Updated on 2024-02-19
Marshall A. Taylor and Dustin S. Stoltz
This repository contains all R code and data necessary to reproduce the plots "Cultural Cartography with Word Embeddings" forthcoming in Poetics. You can read the article at Poetics [PDF][DOI][preprint on SocArxiv].
To reproduce the figures, you will need to two sets of pretrained word embeddings: English fastText embeddings and the Historical Word2Vec embeddings trained on the Corpus of Historical American English. You can get them from the linked sites.

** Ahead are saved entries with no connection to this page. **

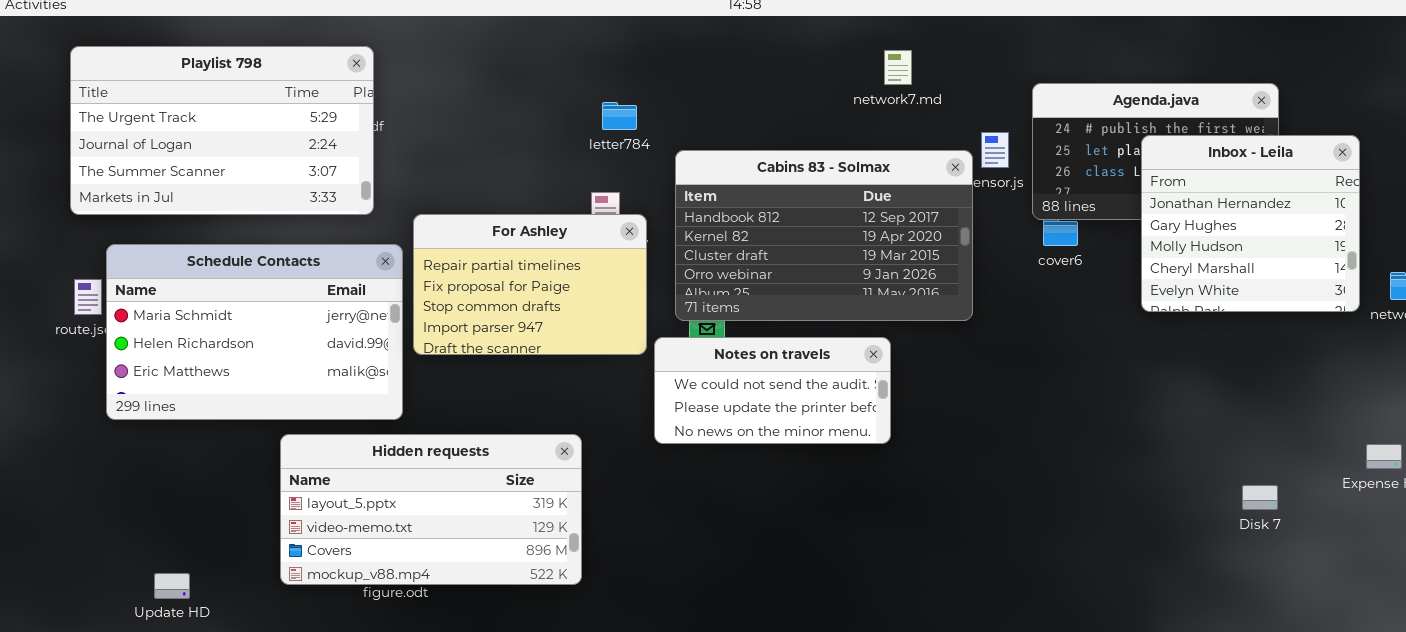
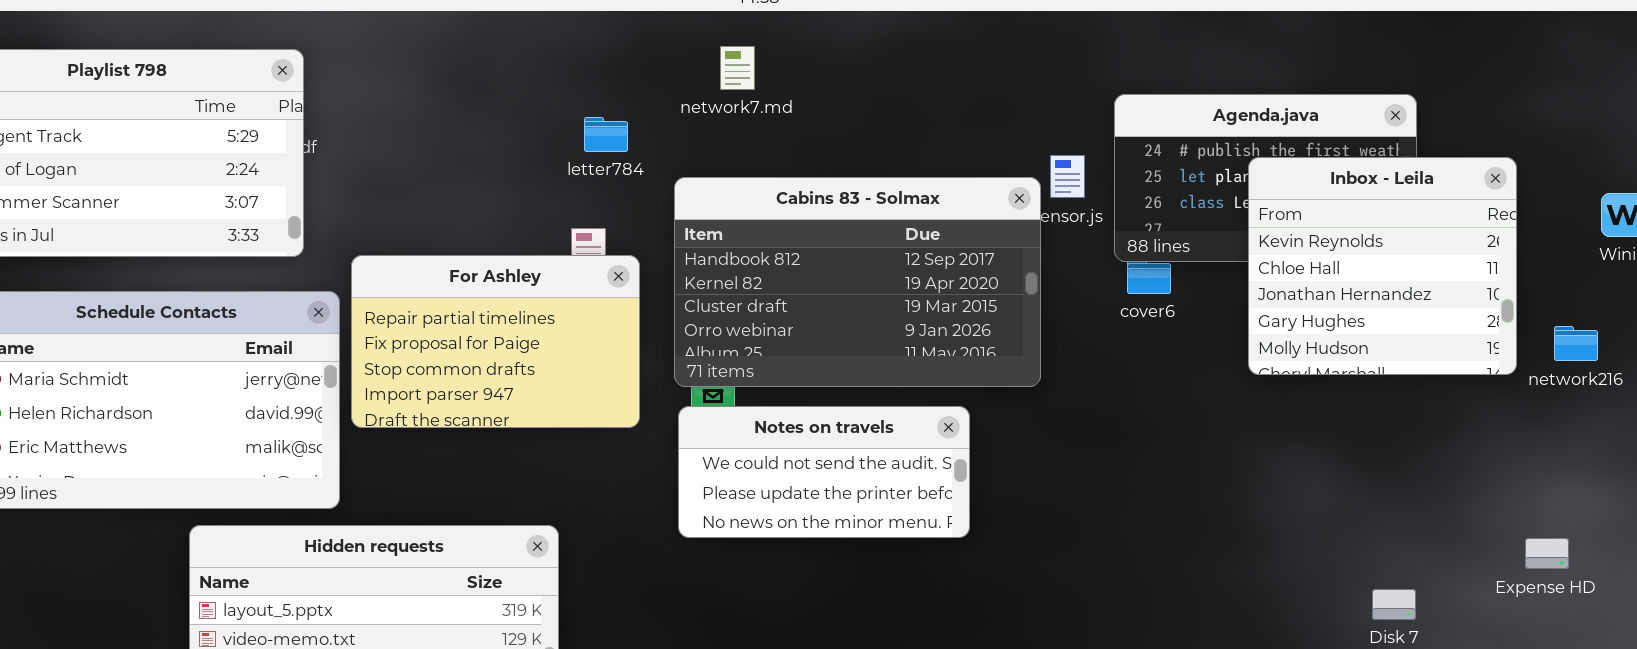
network7.md: [884,50,912,85] -> [720,46,755,90], moved
Inbox - Leila: [1141,135,1360,312] -> [1248,157,1517,375], scrolled up 2 rows
Notes on travels: [654,337,891,444] -> [678,406,970,538], moved

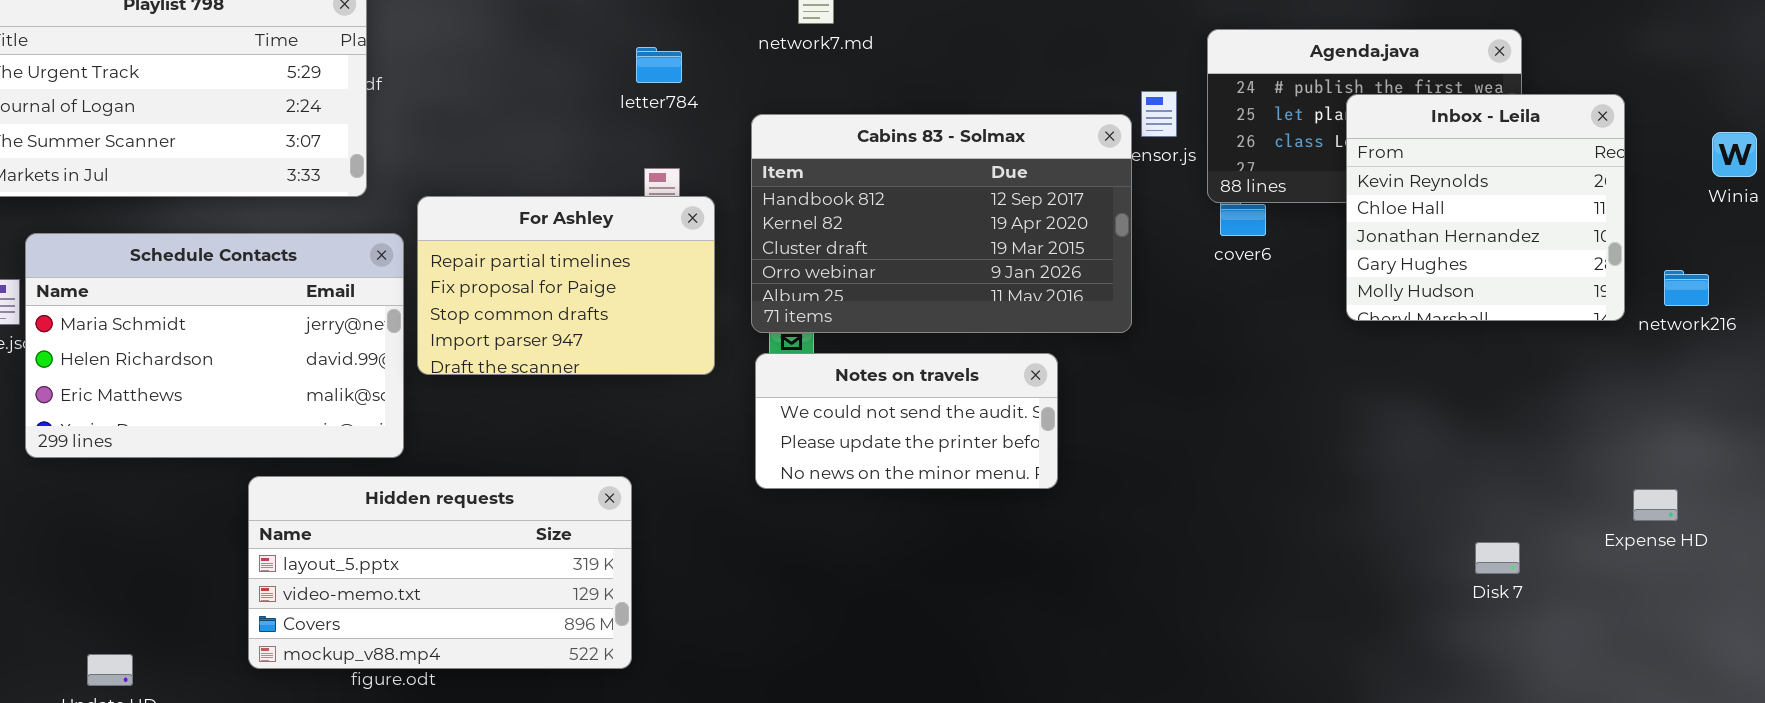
letter784: [584,117,628,152] -> [636,47,682,83], moved

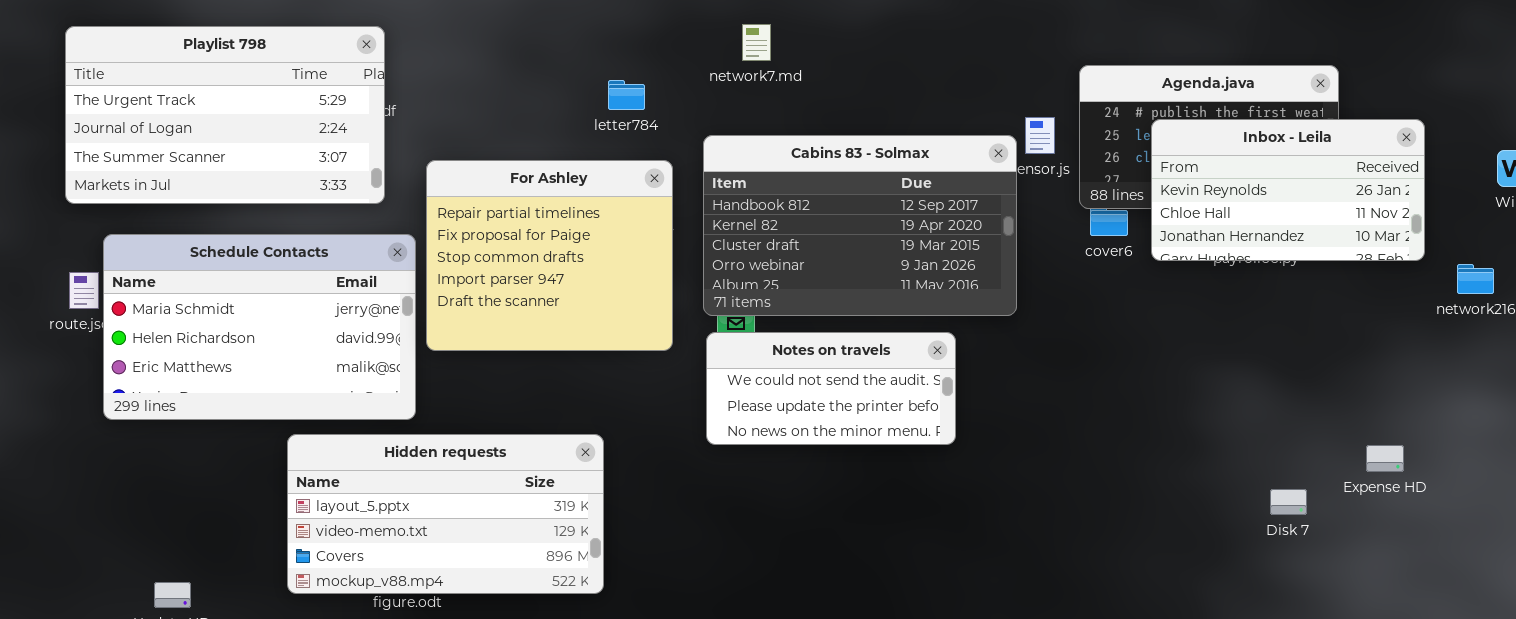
Inbox - Leila: [1346,94,1625,321] -> [1151,119,1425,261], resized
For Ashley: [417,196,715,375] -> [426,160,673,351], resized
Expense HD: [1633,489,1678,521] -> [1366,445,1404,472], moved
Disk 7: [1475,542,1520,574] -> [1270,489,1307,515], moved

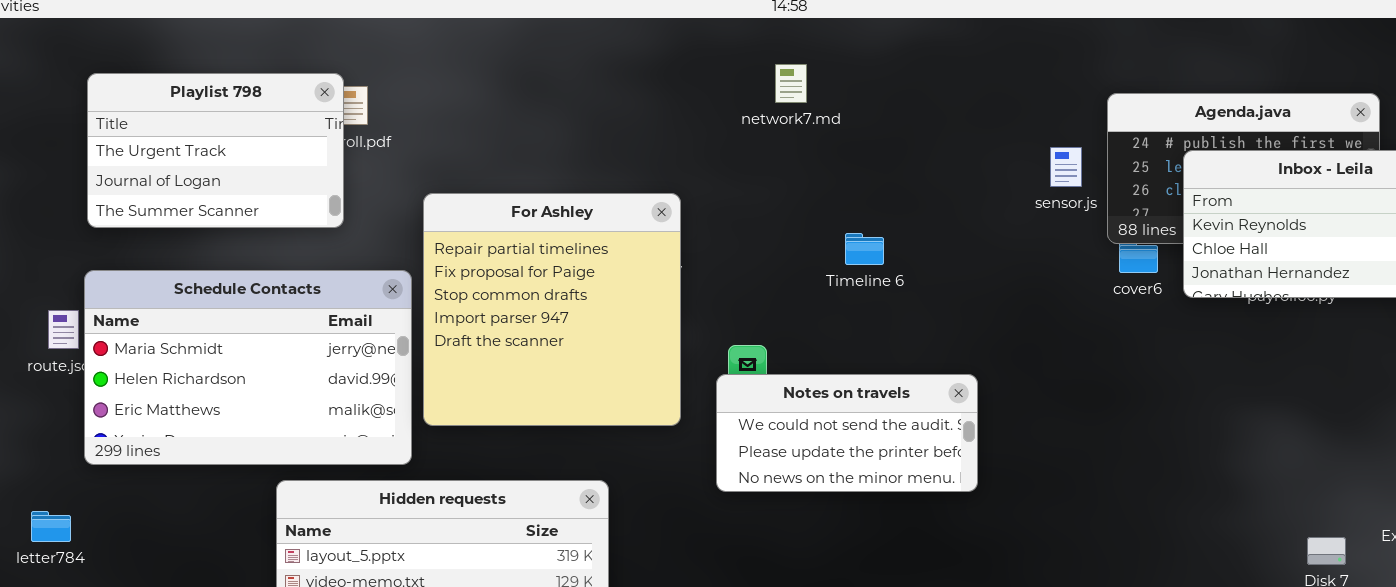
network7.md: [742,24,771,61] -> [775,64,807,103], moved
Playlist 798: [65,26,385,204] -> [87,73,344,228], moved, resized
letter784: [608,80,645,110] -> [31,511,71,542], moved
Cabins 83 - Solmax: [703,135,1017,316] -> none, closed
For Ashley: [426,160,673,351] -> [423,193,681,426], resized

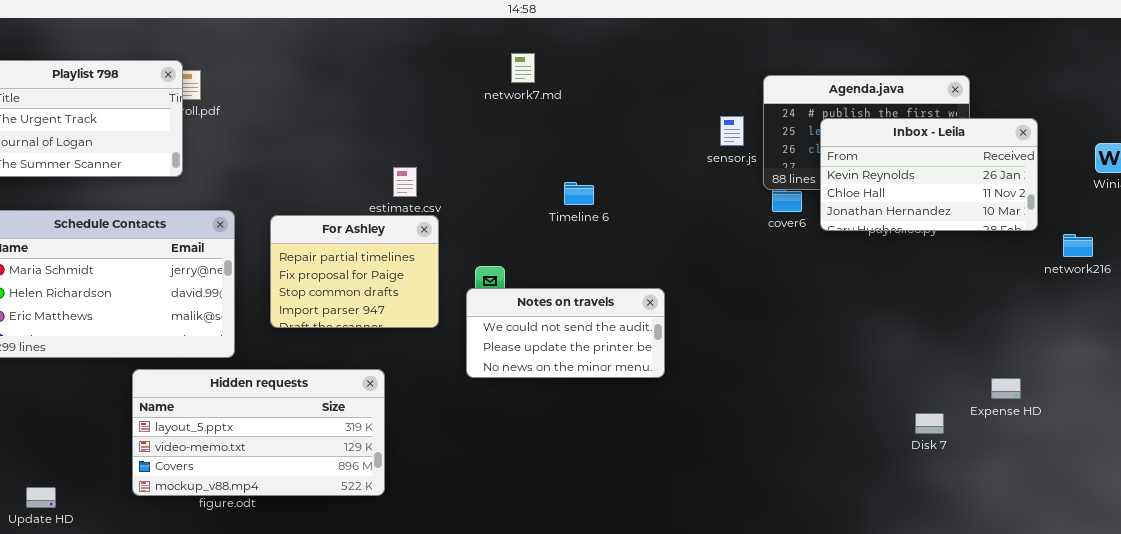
For Ashley: [423,193,681,426] -> [270,215,439,328], resized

We have prepared an R
package (text2map.pretrained
) for downloading and loading the embeddings:
# install the package
remotes::install_gitlab("culturalcartography/text2map.pretrained")
# load the package
library(text2map.pretrained)
You only need to download the embeddings models once per machine:
# download the fasttext embeddings
download_pretrained("vecs_fasttext300_commoncrawl")
# download the histwords embeddings
download_pretrained("vecs_sgns300_coha_histwords")
# Load them into the session
data("vecs_fasttext300_commoncrawl")
data("vecs_sgns300_coha_histwords")
# assign to new (shorter) object
ft.wv <- vecs_fasttext300_commoncrawl
hi_wv <- vecs_sgns300_coha_histwords
# then remove the original
rm(vecs_fasttext300_commoncrawl)
rm(vecs_sgns300_coha_histwords)
Next, we use roughly 200,000 news articles from the All The News (ATN) dataset covering 2013-2018. We also convert the texts of the articles into a Document-Term Matrix (for our preprocessing procedure see the paper), which is 11,271 unique terms, 197,814 documents, and 79,483,124 total terms. It is also a smidge too big for Github, so we've hosted on Dropbox:
You can also download it directly using R:
temp <- tempfile()
download.file("https://www.dropbox.com/scl/fi/34ic6nw4bw8ku3tdodrf7/dtm_news.Rds?rlkey=8mwuaedqpiqe6zut11ryhvg3o&raw=1",
destfile = temp
)
news_dtm_99 <- readRDS(temp)
nrow(news_dtm_99) == 197814
ncol(news_dtm_99) == 11271
Then load the metadata for the ATN corpus:
news_data <- readRDS("data/news_metadata.Rds")
Finally, below are a few extra pieces of data: our anchor lists for building semantic directions and some event data for figure 5.
df_anchors <- readRDS("data/anchor_lists.Rds")
df_events <- read.csv("data/events.csv")
We use the following packages:
library(tidyverse)
library(reshape2)
library(ggpubr)
library(text2vec)
library(text2map)
For the ggplot aesthetics, we use another package we've developed:
# this will change the colorscheme to viridis
# and tweak the rest of the ggplot2 aesthetics
remotes::install_gitlab("culturalcartography/text2map.theme")
text2map.theme::set_theme()
Provided the above dataframes, matrices, and packages are loaded, the R scripts in the Scripts folder will reproduce figures 1-6 in the paper. For a more detailed guide for using Concept Mover's Distance (used for figures 4-6) see the vignette in text2map.
We updated this repository as some of the links to data were broken and we have updated some of the code due to dependency changes.